On 03/11/12 13:15, Terry Duell wrote:
Hello All, To expand on the subject line, I have inherited an Acer laptop on which I intend to install Linux. I think the machine spec should be OK for most linux distros...Core 2 duo T5600, 4GB, 120GB, Nvidia graphics. I am considering replacing the 120GB drive with an SSD, as it should smarten up the performance a tad and probably improve battery life a bit as well. Are there issues with running Linux from an SSD, that one needs to take into account when first installing/partitioning/whatever?

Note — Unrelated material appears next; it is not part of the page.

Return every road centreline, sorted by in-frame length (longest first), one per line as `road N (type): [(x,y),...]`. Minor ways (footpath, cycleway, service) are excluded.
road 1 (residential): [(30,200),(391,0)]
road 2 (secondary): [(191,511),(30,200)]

If you use a modern distro, it'll probably set everything up correctly, but things to watch out for: * set the 'discard' mount flag if you're using ext4, or 'ssd' on btrfs. (This tells the SSD when you've deleted stuff to free up space, and allows it to work a lot more efficiently) * set 'relatime' mount flag as well; it helps performance on everything, and in ssd cases, avoids a bunch of unnecessary writes. * Align partitions and filesystems on multiples of the ssd erase block.. or if you don't know what that is, just make sure it's a multiple of a number like 16k or something.. just not the default of 512. There are some tools around that'll benchmark different block sizes to work out the appropriate value, too. However note that this issue only seemed to be a *big* issue for earlier generation SSDs.. the current ones seem to cope pretty well regardless.